-------- PROVIDED TEXT
[llvm-dev] Policy on support tiers, take 2
Renato Golin via llvm-dev
llvm-dev at lists.llvm.org
Mon Nov 2 15:46:42 PST 2020
I'm not happy about making lists either, but there was some confusion
around what goes in and what doesn't.
I'm happy to drop the lists altogether if people don't think they help. I
personally don't think they do.
On Mon, 2 Nov 2020, 20:32 Eric Christopher, <echristo at gmail.com> wrote:
> I think I'd work at a little higher level on the things. Explicit lists
> are hard to maintain and, in general, I think we're looking at guidelines
> rather than hard lists.
>
> -eric
>
> On Mon, Nov 2, 2020 at 3:27 PM Geoffrey Martin-Noble <gcmn at google.com>
> wrote:
>
>> I'm not super familiar with all the various subprojects, but I'd be a
>> little hesitant to put e.g. libc and flang in the same category as vim
>> bindings or the gn build :-D I think I've had failing pre-merge checks from
>> both flang and polly before, so at least in practice they don't seem to be
>> following the guidelines you mention here. I don't know whether this means
>> that they should just be moved up to tier 1, or whether they are actually
>> less-supported than some of the more established projects. If their current
>> behavior should change, then that seems like a bigger discussion.
----------------
-------- GIVEN RECORDS
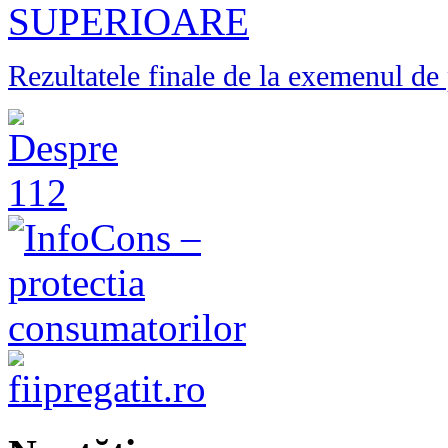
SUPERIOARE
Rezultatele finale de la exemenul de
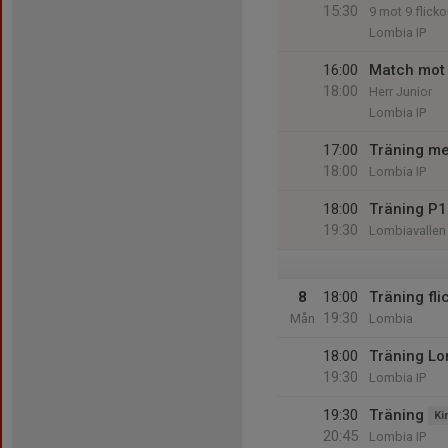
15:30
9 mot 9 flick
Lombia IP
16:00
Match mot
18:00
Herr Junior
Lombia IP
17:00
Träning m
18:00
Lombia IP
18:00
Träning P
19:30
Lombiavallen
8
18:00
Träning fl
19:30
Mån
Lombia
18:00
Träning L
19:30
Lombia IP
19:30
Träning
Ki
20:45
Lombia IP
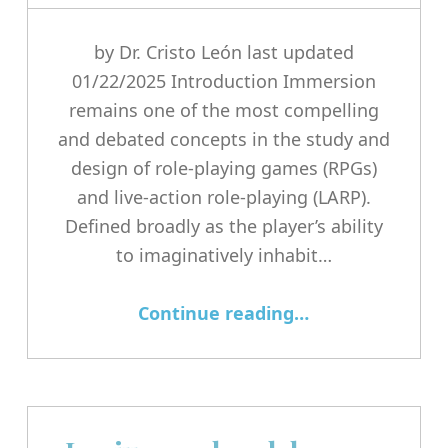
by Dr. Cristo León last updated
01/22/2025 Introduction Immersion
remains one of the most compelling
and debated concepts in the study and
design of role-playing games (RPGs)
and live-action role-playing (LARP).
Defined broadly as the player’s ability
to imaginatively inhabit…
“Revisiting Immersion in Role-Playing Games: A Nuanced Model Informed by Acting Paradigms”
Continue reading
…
----------------
-------- GIVEN RECORDS
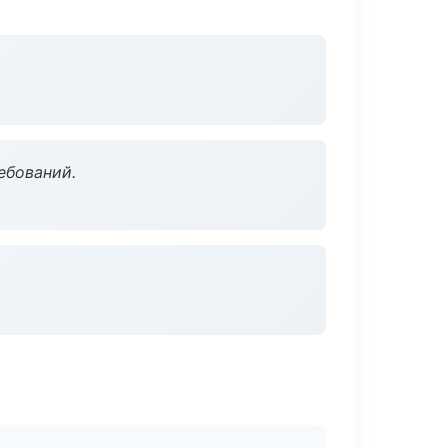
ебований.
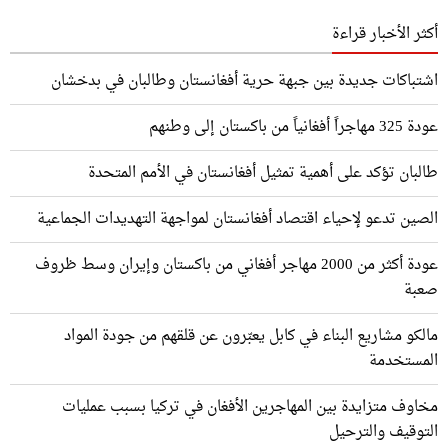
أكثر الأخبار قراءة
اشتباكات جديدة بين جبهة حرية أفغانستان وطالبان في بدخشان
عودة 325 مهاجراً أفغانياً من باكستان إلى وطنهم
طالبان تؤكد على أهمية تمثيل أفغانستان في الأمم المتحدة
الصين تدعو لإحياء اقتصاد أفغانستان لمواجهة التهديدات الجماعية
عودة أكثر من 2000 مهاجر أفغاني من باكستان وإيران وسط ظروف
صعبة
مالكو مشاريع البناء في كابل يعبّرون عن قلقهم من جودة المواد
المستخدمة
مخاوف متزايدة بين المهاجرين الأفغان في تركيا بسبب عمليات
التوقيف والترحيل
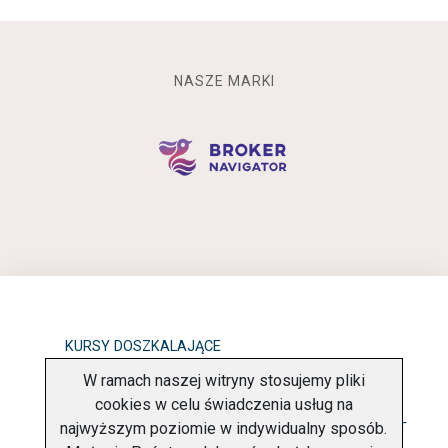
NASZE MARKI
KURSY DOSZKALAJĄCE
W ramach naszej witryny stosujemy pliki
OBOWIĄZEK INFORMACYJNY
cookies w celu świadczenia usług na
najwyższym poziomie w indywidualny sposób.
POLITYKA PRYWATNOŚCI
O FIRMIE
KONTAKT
----------------
WHAT YOU WILL DO:
**a.** Rewrite the paragraph of the mailing-list post that begins "I'm not super familiar" as a short bulleted list that keeps its main points.
**b.** Return each line of the records that contains the word "Immersion".
The mailing-list post and the records come from unrelated sources.

TASK RESPONSES:
**a.**
- The writer is not very familiar with all the subprojects but hesitates to put libc and flang in the same category as vim bindings or the gn build.
- The writer has had pre-merge checks fail from both flang and polly, so in practice those projects do not seem to follow the guidelines mentioned.
- It is unclear whether this means they should move up to tier 1 or whether they are actually less supported than some more established projects.
- If their current behavior should change, that seems like a bigger discussion.

**b.**
01/22/2025 Introduction Immersion
“Revisiting Immersion in Role-Playing Games: A Nuanced Model Informed by Acting Paradigms”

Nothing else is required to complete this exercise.